----- Given information -----

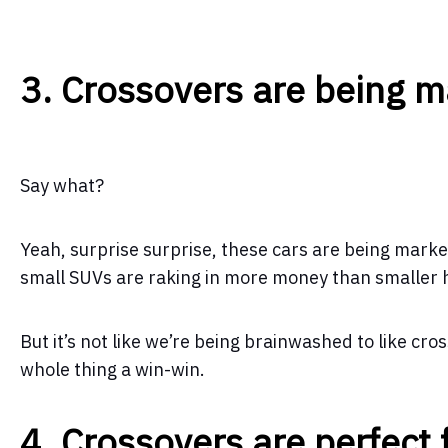
3. Crossovers are being 
Say what?
Yeah, surprise surprise, these cars are being marke
small SUVs are raking in more money than smaller
But it’s not like we’re being brainwashed to like cr
whole thing a win-win.
4. Crossovers are perfect 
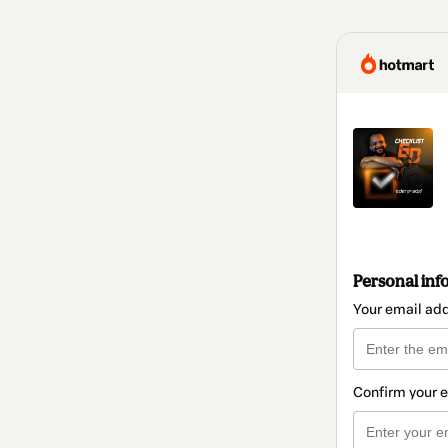
Personal inf
Your email ad
Confirm your 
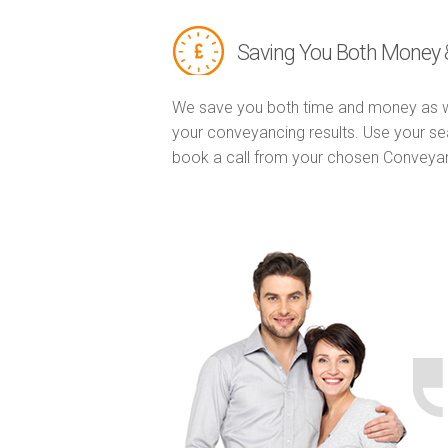
Saving You Both Money 
We save you both time and money as w
your conveyancing results. Use your se
book a call from your chosen Conveya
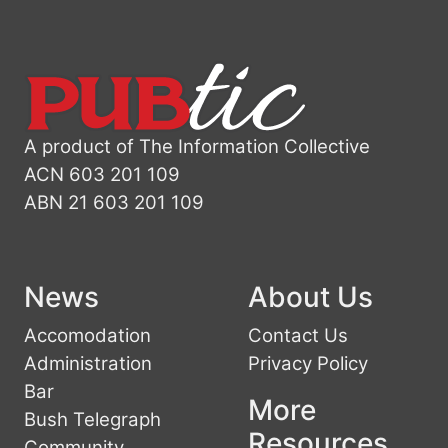
A product of The Information Collective
ACN 603 201 109
ABN 21 603 201 109
News
About Us
Accomodation
Contact Us
Administration
Privacy Policy
Bar
More
Bush Telegraph
Resources
Community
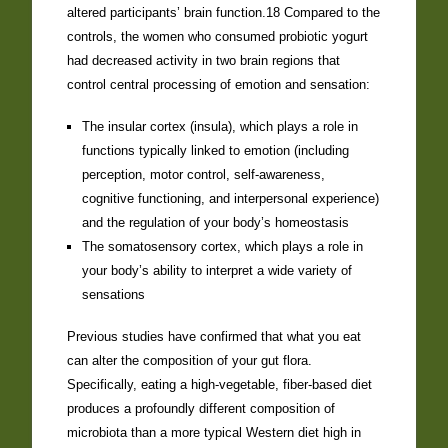
altered participants’ brain function.18 Compared to the
controls, the women who consumed probiotic yogurt
had decreased activity in two brain regions that
control central processing of emotion and sensation:
The insular cortex (insula), which plays a role in
functions typically linked to emotion (including
perception, motor control, self-awareness,
cognitive functioning, and interpersonal experience)
and the regulation of your body’s homeostasis
The somatosensory cortex, which plays a role in
your body’s ability to interpret a wide variety of
sensations
Previous studies have confirmed that what you eat
can alter the composition of your gut flora.
Specifically, eating a high-vegetable, fiber-based diet
produces a profoundly different composition of
microbiota than a more typical Western diet high in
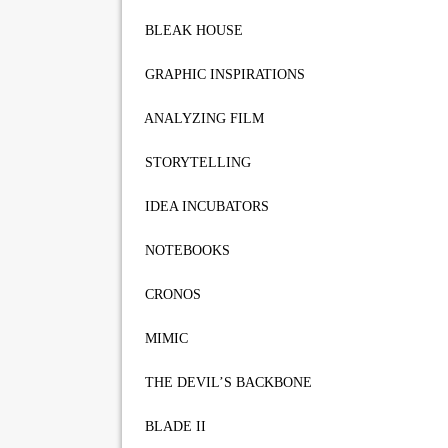
BLEAK HOUSE
GRAPHIC INSPIRATIONS
ANALYZING FILM
STORYTELLING
IDEA INCUBATORS
NOTEBOOKS
CRONOS
MIMIC
THE DEVIL’S BACKBONE
BLADE II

-----

What is required —
Quote the entries from the line holding "A product of The Information Collective" through the end of the entries, inclusive, omitting the pictures.

Result of the exercise —
A product of The Information Collective
ACN 603 201 109
ABN 21 603 201 109
News
About Us
Accomodation
Contact Us
Administration
Privacy Policy
Bar
More
Bush Telegraph
Resources
Community
altered participants’ brain function.18 Compared to the
controls, the women who consumed probiotic yogurt
had decreased activity in two brain regions that
control central processing of emotion and sensation:
The insular cortex (insula), which plays a role in
functions typically linked to emotion (including
perception, motor control, self-awareness,
cognitive functioning, and interpersonal experience)
and the regulation of your body’s homeostasis
The somatosensory cortex, which plays a role in
your body’s ability to interpret a wide variety of
sensations
Previous studies have confirmed that what you eat
can alter the composition of your gut flora.
Specifically, eating a high-vegetable, fiber-based diet
produces a profoundly different composition of
microbiota than a more typical Western diet high in
BLEAK HOUSE
GRAPHIC INSPIRATIONS
ANALYZING FILM
STORYTELLING
IDEA INCUBATORS
NOTEBOOKS
CRONOS
MIMIC
THE DEVIL’S BACKBONE
BLADE II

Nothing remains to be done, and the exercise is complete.